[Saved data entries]
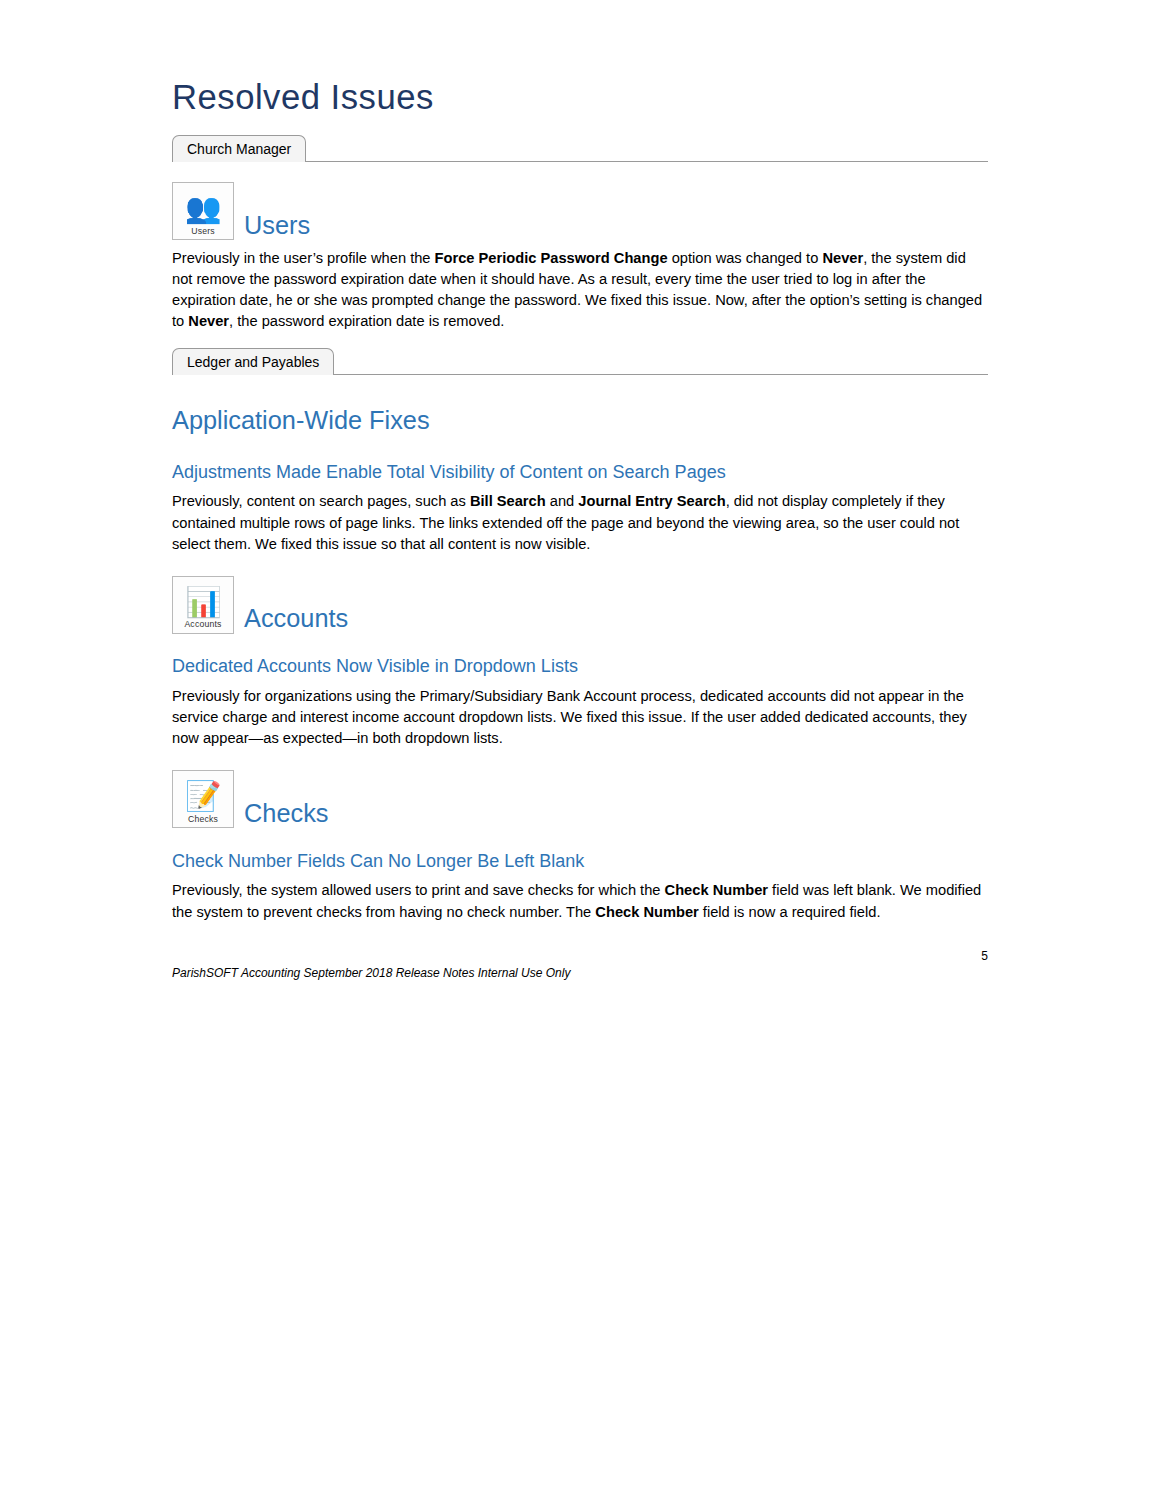Resolved Issues
Church Manager
👥 Users
Users
Previously in the user’s profile when the Force Periodic Password Change option was changed to Never, the system did not remove the password expiration date when it should have. As a result, every time the user tried to log in after the expiration date, he or she was prompted change the password. We fixed this issue. Now, after the option’s setting is changed to Never, the password expiration date is removed.
Ledger and Payables
Application-Wide Fixes
Adjustments Made Enable Total Visibility of Content on Search Pages
Previously, content on search pages, such as Bill Search and Journal Entry Search, did not display completely if they contained multiple rows of page links. The links extended off the page and beyond the viewing area, so the user could not select them. We fixed this issue so that all content is now visible.
📊 Accounts
Accounts
Dedicated Accounts Now Visible in Dropdown Lists
Previously for organizations using the Primary/Subsidiary Bank Account process, dedicated accounts did not appear in the service charge and interest income account dropdown lists. We fixed this issue. If the user added dedicated accounts, they now appear—as expected—in both dropdown lists.
📝 Checks
Checks
Check Number Fields Can No Longer Be Left Blank
Previously, the system allowed users to print and save checks for which the Check Number field was left blank. We modified the system to prevent checks from having no check number. The Check Number field is now a required field.
5 ParishSOFT Accounting September 2018 Release Notes Internal Use Only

ABOUT THIS TASK => Output an exact copy of the lines from the one holding "Dedicated Accounts Now" to the last line of the data, inclusive, and nothing beyond that range.

TASK OUTPUT =>
Dedicated Accounts Now Visible in Dropdown Lists
Previously for organizations using the Primary/Subsidiary Bank Account process, dedicated accounts did not appear in the service charge and interest income account dropdown lists. We fixed this issue. If the user added dedicated accounts, they now appear—as expected—in both dropdown lists.
📝 Checks
Checks
Check Number Fields Can No Longer Be Left Blank
Previously, the system allowed users to print and save checks for which the Check Number field was left blank. We modified the system to prevent checks from having no check number. The Check Number field is now a required field.
5 ParishSOFT Accounting September 2018 Release Notes Internal Use Only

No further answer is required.